“Adalah baik untuk menyanyikan syukur kepada TUHAN, dan untuk menyanyikan mazmur bagi nama-Mu, ya Yang Mahatinggi, untuk memberitakan kasih setia-Mu di waktu pagi dan kesetiaan-Mu di waktu malam.” Mazmur 92:1–2

Setiap hari adalah anugerah. Setiap matahari terbit adalah mujizat. Dan setiap napas yang Anda ambil adalah bukti bahwa ada Pencipta yang menopang dunia ini dengan tangan-Nya. Namun, di tengah kesibukan hidup sehari-hari, kita sering lupa kepada Dia yang membuat segalanya mungkin. Itulah sebabnya pemazmur berkata, “Adalah baik untuk menyanyikan syukur kepada TUHAN.” Mengapa? Karena dalam pujian, kita melihat. Dalam pujian, jiwa kita terbangun. Dan dalam pujian, kita mulai menyadari sidik jari Allah dalam segala hal di sekitar kita.

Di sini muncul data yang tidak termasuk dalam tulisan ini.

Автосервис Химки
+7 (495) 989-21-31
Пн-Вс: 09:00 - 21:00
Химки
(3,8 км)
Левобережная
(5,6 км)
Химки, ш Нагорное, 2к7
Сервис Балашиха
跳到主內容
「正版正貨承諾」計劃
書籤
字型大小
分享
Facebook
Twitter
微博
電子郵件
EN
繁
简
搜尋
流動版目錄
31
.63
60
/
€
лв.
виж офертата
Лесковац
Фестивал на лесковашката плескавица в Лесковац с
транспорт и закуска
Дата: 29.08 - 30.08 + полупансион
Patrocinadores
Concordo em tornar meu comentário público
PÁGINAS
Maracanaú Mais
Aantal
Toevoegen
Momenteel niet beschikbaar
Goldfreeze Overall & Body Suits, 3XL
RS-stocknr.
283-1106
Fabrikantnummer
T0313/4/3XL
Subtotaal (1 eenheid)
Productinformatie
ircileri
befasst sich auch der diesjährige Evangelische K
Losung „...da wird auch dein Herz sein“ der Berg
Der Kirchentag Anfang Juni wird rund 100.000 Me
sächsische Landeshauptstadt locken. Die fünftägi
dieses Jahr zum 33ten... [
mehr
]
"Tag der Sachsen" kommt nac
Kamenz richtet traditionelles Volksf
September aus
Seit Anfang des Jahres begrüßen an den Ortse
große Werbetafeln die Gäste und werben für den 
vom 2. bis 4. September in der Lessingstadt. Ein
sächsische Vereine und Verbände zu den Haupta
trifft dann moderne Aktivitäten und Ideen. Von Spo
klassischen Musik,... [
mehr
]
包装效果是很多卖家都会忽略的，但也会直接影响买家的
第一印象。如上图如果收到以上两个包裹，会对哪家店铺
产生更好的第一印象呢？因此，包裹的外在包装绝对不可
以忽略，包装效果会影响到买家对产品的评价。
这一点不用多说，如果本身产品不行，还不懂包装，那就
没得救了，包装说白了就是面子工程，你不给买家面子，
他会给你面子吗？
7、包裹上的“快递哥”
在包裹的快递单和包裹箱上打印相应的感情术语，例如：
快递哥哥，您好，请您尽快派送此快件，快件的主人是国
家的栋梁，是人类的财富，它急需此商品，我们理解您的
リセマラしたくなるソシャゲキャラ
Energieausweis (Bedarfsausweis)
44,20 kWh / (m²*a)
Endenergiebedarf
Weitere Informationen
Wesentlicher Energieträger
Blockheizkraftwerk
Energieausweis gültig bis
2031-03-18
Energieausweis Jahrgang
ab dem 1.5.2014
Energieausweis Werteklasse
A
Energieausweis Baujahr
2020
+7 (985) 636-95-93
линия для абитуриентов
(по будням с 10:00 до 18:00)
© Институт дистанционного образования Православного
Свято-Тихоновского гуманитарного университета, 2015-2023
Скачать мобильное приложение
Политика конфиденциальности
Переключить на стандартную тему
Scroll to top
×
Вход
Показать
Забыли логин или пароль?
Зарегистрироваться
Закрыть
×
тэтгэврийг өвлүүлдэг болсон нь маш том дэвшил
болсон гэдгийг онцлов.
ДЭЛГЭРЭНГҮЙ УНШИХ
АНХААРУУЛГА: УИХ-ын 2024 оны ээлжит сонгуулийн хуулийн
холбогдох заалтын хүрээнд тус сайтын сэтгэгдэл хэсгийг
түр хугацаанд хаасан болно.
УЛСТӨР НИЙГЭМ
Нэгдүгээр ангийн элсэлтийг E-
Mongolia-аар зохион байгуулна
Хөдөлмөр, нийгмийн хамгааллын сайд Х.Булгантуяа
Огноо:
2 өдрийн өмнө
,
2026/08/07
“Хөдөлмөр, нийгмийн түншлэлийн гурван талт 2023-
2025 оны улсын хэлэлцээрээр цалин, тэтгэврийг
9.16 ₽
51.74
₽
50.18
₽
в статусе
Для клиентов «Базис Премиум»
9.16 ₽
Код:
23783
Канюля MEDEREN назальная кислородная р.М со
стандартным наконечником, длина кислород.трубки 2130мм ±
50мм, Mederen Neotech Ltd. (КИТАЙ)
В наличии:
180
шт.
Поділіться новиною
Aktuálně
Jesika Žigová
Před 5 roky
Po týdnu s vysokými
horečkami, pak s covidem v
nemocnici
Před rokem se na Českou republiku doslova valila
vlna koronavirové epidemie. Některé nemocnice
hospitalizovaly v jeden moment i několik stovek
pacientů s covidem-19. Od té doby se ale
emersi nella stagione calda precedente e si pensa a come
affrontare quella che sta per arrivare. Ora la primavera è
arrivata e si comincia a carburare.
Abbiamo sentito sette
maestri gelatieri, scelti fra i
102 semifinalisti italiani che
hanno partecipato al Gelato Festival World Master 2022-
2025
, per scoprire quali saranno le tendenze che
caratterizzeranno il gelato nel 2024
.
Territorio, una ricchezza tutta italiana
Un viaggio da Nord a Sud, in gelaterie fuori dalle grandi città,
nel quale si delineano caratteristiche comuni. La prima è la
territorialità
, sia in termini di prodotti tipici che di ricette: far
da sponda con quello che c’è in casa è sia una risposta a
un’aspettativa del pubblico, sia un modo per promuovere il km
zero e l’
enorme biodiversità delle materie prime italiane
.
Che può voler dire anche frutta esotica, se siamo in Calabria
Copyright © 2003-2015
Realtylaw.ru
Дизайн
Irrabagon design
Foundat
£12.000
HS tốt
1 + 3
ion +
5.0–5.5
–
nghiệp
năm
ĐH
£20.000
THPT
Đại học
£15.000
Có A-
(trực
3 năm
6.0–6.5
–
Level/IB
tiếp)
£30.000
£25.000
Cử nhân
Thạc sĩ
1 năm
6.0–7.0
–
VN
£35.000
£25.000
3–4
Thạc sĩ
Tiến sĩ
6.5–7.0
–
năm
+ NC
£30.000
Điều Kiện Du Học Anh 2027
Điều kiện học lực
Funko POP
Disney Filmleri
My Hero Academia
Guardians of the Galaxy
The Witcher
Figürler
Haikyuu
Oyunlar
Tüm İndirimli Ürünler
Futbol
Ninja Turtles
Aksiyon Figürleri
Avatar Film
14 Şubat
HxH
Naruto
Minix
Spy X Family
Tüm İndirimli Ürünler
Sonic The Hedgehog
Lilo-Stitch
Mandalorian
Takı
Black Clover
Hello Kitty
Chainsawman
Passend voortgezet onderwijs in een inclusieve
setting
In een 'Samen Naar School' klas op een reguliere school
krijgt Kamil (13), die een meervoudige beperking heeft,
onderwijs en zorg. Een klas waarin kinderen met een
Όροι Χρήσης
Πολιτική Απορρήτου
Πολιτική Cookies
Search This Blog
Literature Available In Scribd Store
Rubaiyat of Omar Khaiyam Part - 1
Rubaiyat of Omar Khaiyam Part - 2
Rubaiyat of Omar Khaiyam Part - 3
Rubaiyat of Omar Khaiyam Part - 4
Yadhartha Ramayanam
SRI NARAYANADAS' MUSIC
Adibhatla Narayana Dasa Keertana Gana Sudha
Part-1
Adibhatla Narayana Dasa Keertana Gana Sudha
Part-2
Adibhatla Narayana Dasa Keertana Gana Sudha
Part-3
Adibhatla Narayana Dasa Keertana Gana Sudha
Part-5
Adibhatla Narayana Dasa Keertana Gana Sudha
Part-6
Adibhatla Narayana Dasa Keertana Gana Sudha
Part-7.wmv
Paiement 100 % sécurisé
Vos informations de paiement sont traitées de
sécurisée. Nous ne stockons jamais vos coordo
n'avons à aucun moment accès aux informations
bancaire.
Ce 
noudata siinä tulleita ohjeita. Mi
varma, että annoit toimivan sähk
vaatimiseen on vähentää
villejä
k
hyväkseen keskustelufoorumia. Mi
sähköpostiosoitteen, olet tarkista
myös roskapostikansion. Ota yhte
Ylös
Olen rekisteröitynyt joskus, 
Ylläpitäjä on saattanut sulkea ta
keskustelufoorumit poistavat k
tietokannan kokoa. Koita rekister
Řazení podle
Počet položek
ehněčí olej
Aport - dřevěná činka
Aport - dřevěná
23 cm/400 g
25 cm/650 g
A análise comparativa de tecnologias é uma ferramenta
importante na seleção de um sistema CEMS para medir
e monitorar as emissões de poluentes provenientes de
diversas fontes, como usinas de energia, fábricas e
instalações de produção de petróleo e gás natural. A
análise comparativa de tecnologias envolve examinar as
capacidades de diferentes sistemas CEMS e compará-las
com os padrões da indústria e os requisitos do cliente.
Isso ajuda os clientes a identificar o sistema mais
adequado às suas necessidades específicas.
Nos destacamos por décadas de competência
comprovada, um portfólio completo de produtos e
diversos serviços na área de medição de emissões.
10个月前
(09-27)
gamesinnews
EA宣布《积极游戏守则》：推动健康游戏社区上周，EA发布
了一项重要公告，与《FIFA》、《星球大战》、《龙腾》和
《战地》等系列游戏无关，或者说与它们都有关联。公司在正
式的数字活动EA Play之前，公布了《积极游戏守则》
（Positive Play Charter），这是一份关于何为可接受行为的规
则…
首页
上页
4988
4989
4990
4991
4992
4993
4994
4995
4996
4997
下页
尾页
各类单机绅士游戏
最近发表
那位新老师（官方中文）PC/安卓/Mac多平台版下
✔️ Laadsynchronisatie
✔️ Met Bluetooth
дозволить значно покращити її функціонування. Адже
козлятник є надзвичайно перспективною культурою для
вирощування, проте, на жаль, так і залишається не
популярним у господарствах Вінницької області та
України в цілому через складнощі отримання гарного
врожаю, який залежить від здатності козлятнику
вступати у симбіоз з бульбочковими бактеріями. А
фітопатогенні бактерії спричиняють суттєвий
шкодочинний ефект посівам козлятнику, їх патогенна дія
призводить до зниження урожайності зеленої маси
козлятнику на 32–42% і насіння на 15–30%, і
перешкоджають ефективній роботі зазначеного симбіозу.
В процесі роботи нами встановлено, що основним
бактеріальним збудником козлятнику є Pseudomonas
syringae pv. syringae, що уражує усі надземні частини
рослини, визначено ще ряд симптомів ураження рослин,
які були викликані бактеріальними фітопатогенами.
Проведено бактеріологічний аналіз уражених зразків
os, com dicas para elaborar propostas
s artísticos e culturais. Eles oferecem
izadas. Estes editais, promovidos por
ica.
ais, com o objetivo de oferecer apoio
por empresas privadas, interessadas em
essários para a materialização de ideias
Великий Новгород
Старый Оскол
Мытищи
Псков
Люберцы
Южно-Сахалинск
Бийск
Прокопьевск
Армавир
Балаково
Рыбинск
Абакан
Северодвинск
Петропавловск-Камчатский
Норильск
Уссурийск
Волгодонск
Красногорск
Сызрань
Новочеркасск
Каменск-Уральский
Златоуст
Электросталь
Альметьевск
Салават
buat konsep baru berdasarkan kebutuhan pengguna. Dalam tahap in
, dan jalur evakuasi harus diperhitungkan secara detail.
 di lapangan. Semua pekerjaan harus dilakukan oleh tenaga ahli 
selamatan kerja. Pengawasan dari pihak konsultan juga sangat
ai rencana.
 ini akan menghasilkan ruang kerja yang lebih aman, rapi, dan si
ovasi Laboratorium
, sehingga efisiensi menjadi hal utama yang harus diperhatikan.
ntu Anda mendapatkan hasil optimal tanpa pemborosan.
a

Pujian di Pagi Hari: Lebih dari Sekadar Rutinitas
Pemazmur mendorong kita untuk memberitakan kasih setia Allah di waktu pagi. Saat pertama kali mata Anda terbuka, saat kaki Anda menginjak lantai, itu bukan hanya awal dari rutinitas—itu adalah kesempatan ilahi. Kesempatan untuk kembali terhubung dengan Tuhan. Kesempatan untuk mengingat siapa diri Anda dan siapa Tuhan Anda. Kesempatan untuk menyaksikan kemuliaan-Nya.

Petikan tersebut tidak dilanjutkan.